Listed records »

═══

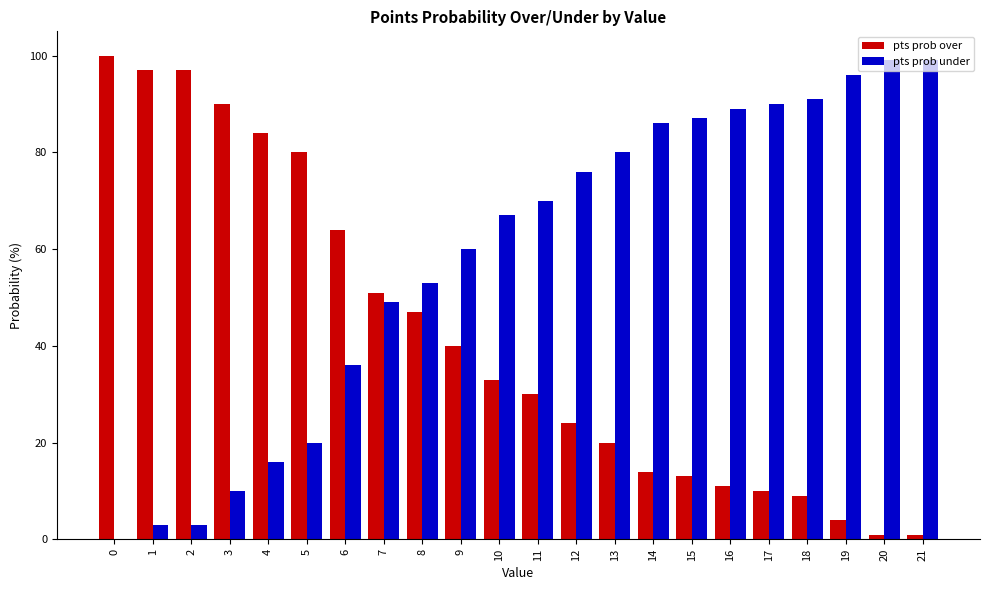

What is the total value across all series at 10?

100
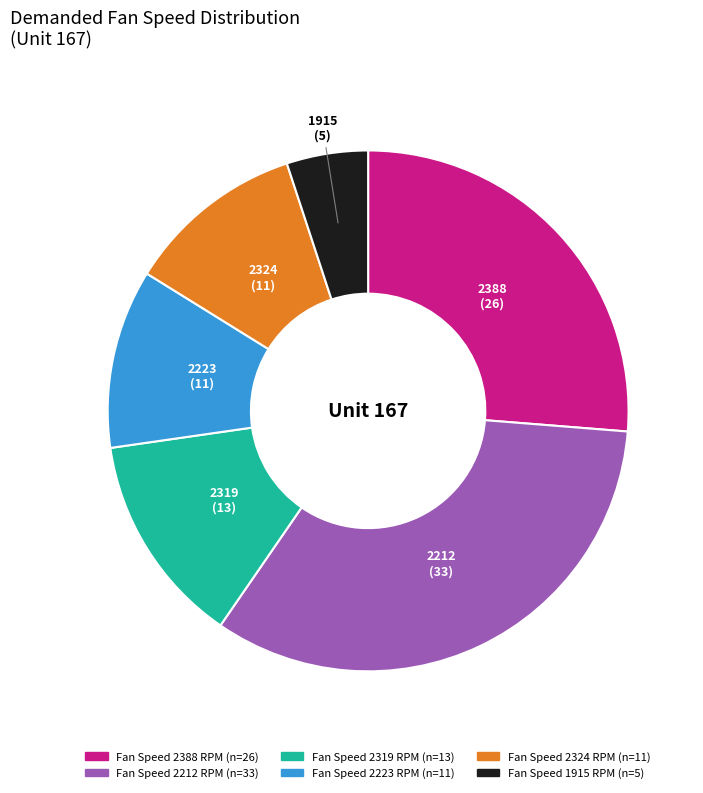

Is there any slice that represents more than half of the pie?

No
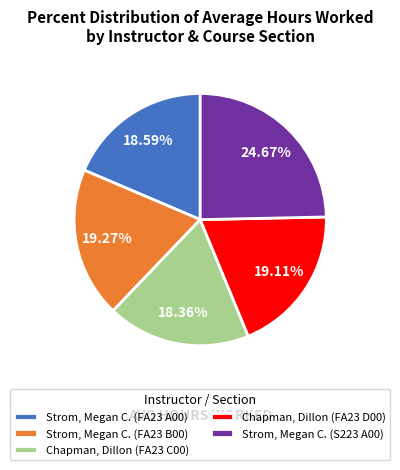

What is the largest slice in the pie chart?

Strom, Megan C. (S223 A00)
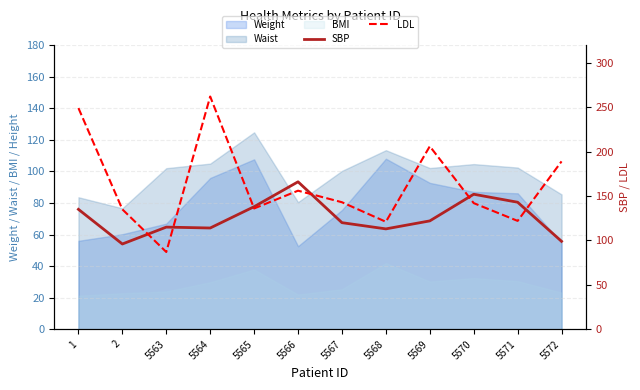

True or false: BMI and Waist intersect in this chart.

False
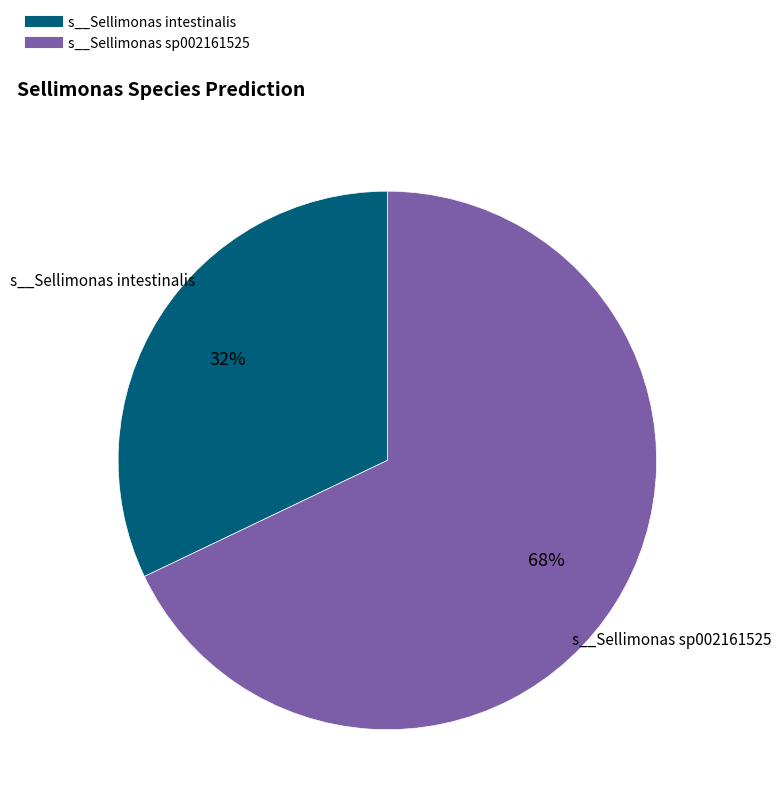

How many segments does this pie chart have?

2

═══

Task goal » Please rewrite all the items above with "slice" changed to "wedge" and everything else kept the same. Leave out the pictures.

Your response »
What is the total value across all series at 10?

100

Is there any wedge that represents more than half of the pie?

No

What is the largest wedge in the pie chart?

Strom, Megan C. (S223 A00)

True or false: BMI and Waist intersect in this chart.

False

How many segments does this pie chart have?

2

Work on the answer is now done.